“Well, run then,” Jimmy interrupted impatiently. “We'll just slip down to the railroad and take a look at the niggers. You don't hafto get on the train just 'cause you down to the depot.”

So Miss Minerva's nephew, after tiptoeing into the house for her ink bottle and filling his pockets with contraband matches, met his chum at the cabin. There, under the critical survey of Bennie Dick from his customary place on the floor, they darkened their faces, heads, hands, feet, and legs; then, pulling their caps over their eyes, these energetic little boys stole out of the back gate and fairly flew down an alley to the station. No one noticed them in that hot, perspiring, black crowd. A lively band was playing and the mob of good-humored, happy negroes, dressed in their Sunday best, laughing and joking, pushing and elbowing, made their way to the excursion train standing on the track.
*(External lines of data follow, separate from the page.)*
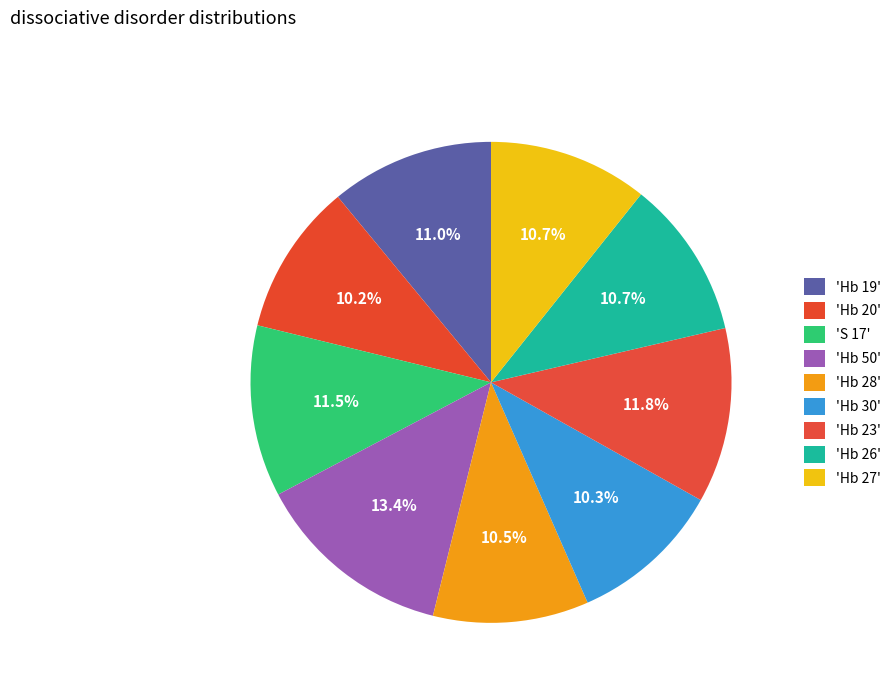

Which slice is the largest?

Hb 50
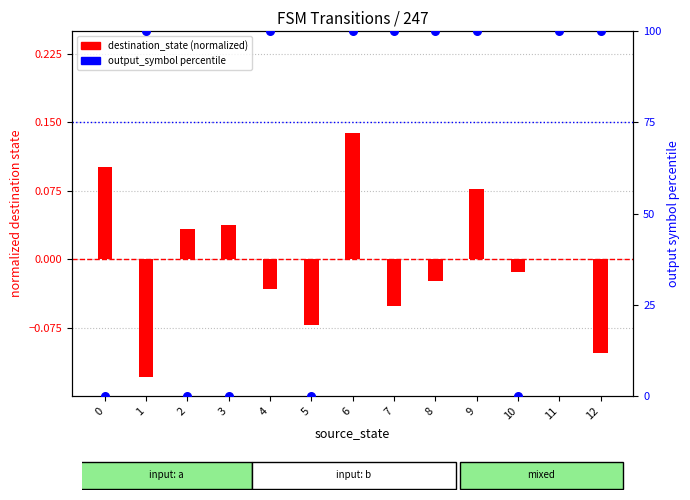

Which series has the largest total across all categories?

output symbol (pct)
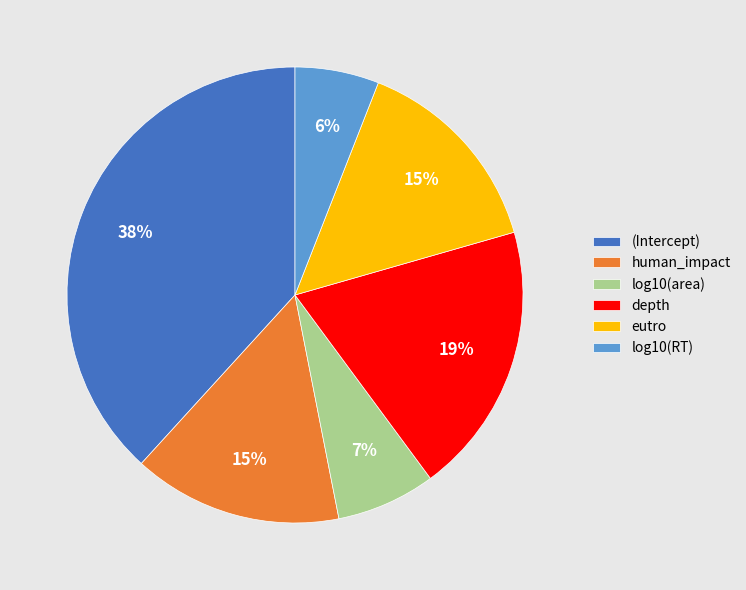

How many slices are in this pie chart?

6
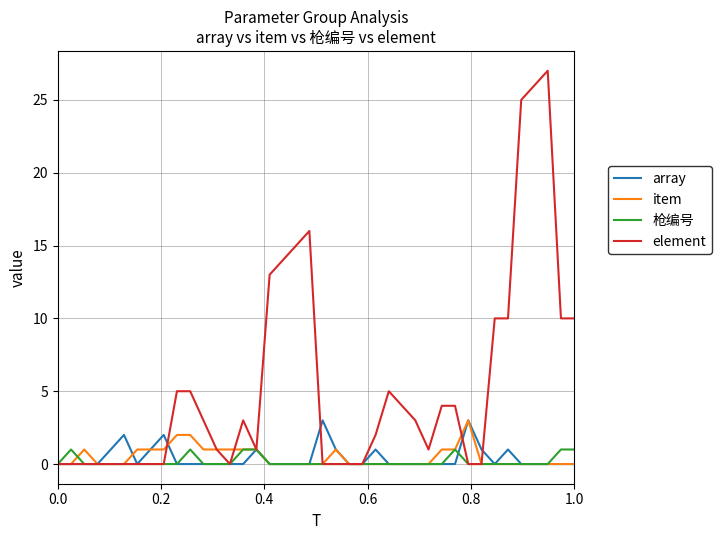

Which series has the largest total across all categories?

element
The two excited children got directly behind a broad, pompous negro and slipped on the car just after him. Fortunately they found a seat in the rear of the coach and there they sat unobserved, still and quiet, except for an occasional delighted giggle, till the bell clanged and the train started off. “We'll see Sam Lamb toreckly,” whispered Jimmy, “and he'll take care of us.”

The train was made up of seven coaches, which had been taking on negroes at every station up the road as far as Paducah, and it happened that the two little boys did not know a soul in their car.

But when they were nearing Woodstock, a little station not far from Memphis, Sam Lamb, making a tour of the cars, came into their coach and was promptly hailed by the children. When he recognized them, he burst into such a roar of laughter that it caused all the other passengers to turn around and look in their direction.

“What y' all gwine to do nex' I jes' wonder,” he exclaimed. “Yo' ekals ain't made dis side o' 'ternity. Lordee, Lordee,” he gazed at them admiringly, “you sho' is genoowine corn-fed, sterlin' silver, all-woolan'-a-yard-wide, pure-leaf, Green-River Lollapaloosas. Does yo' folks know 'bout yer? Lordee! What I axin' sech a fool question fer? 'Course dey don't. Come on, I gwine to take y' all off 'n dese cars right here at dis Woodstock, an' we kin ketch de 'commodation back home.”

“But Sam,” protested Billy, “We don't want to go back home. We wants to go to Memphis.”

“Hit don't matter what y' all wants,” was the negro's reply, “y' all gotta git right off. Dis-here 'scursion train don't leave Memphis twell twelve o'clock tonight an' yuh see how slow she am runnin', and ev'y no 'count nigger on her'll be full o' red eye. An' yo' folks is plumb 'stracted 'bout yer dis minute, I 'low. Come on. She am gittin' ready to stop.”

He grabbed the blackened hand of each, pushing Jimmy and pulling Billy, and towed the reluctant little boys through the coach.

“Yuh sho' is sp'iled my fun,” he growled as he hustled them across the platform to the waitingroom. “Dis-here's de fus' 'scursion I been on widout Sukey a-taggin' long in five year an' I aimed fo' to roll 'em high; an' now, 'case o' ketchin' up wid y' all, I gotta go right back home. Now y' all set jes' as straight as yer kin set on dis here bench,” he admonished, “whilst I send a telegraph to Marse Jeems Garner. An' don' yuh try to 'lope out on de flatform neider. Set whar I kin keep my eye skinned on yuh, yuh little slipp'ry-ellum eels. Den I gwine to come back an' wash yer, so y' all look like 'spectable white folks.”